◆ **Problem to solve**: The whole listing below should be printed again exactly, with no images.

(Raw data begins)

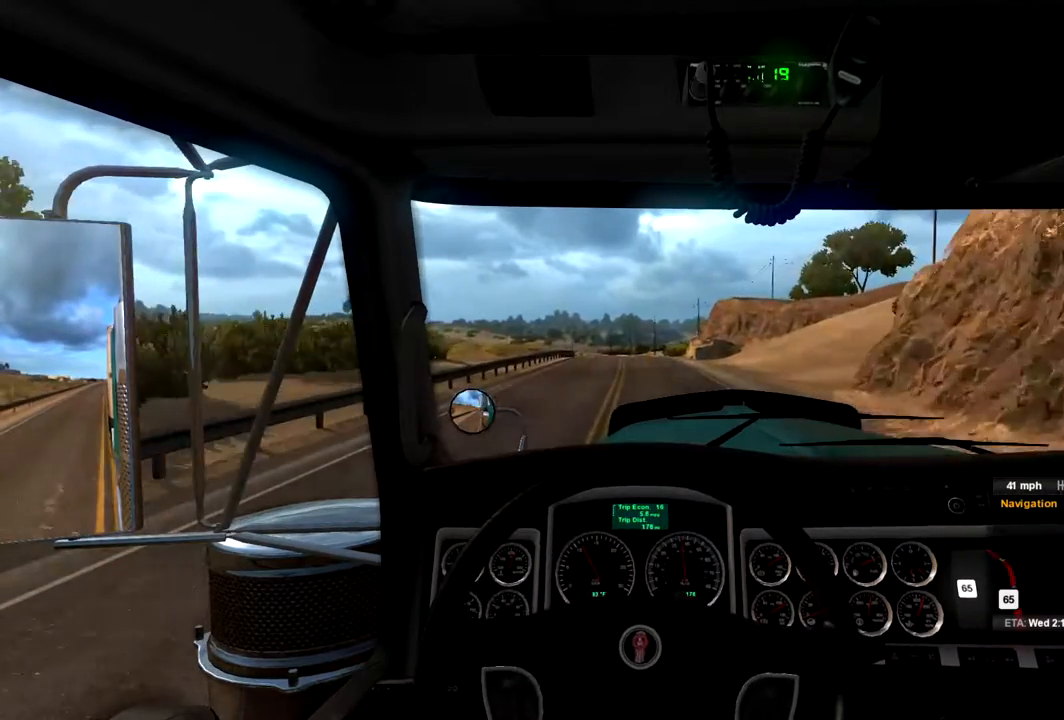
{"buttons": ["R2"], "left_stick": "center", "right_stick": "center", "events": []}
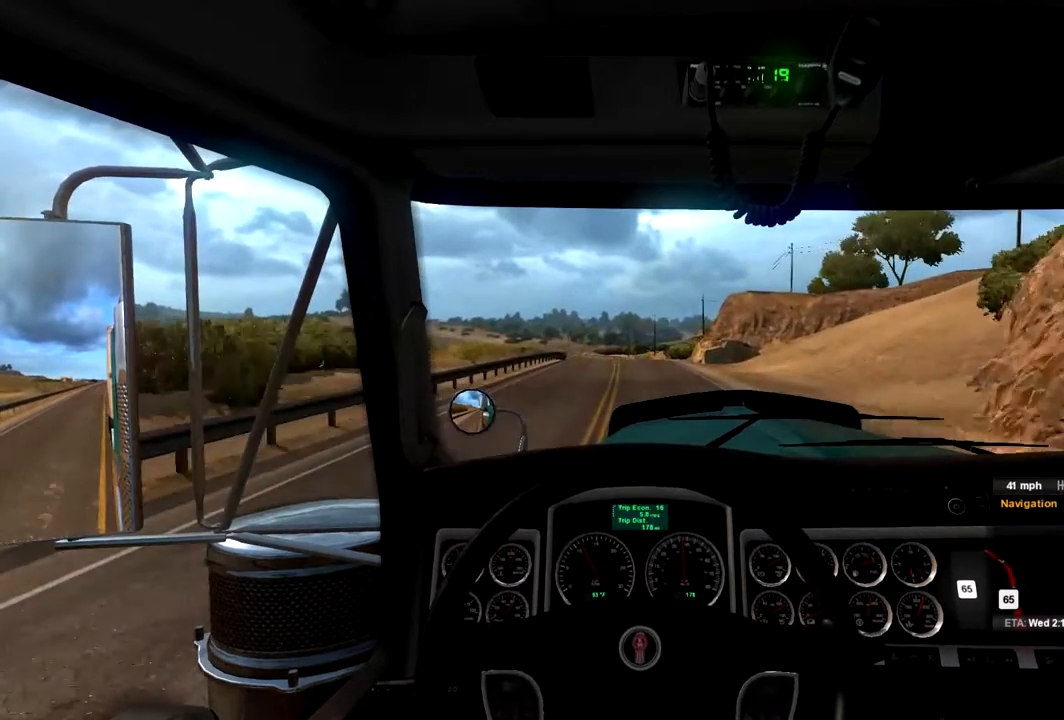
{"buttons": ["R2"], "left_stick": "center", "right_stick": "center", "events": []}
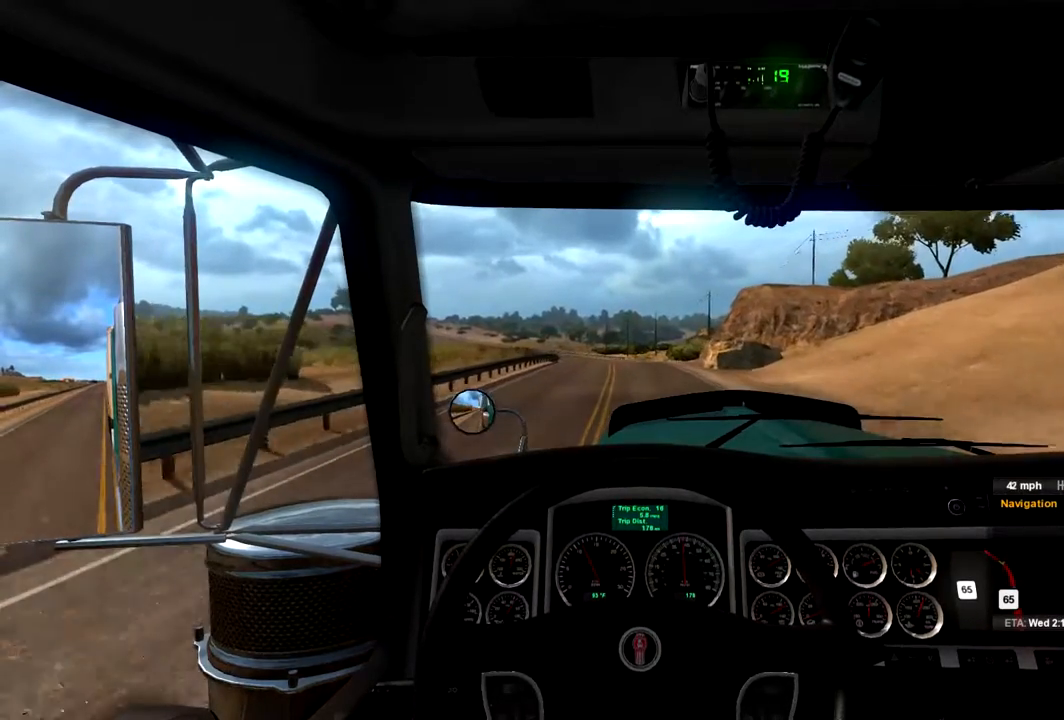
{"buttons": ["R2"], "left_stick": "center", "right_stick": "center", "events": []}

(Raw data ends)

◆ **Completed exercise**:
{"buttons": ["R2"], "left_stick": "center", "right_stick": "center", "events": []}
{"buttons": ["R2"], "left_stick": "center", "right_stick": "center", "events": []}
{"buttons": ["R2"], "left_stick": "center", "right_stick": "center", "events": []}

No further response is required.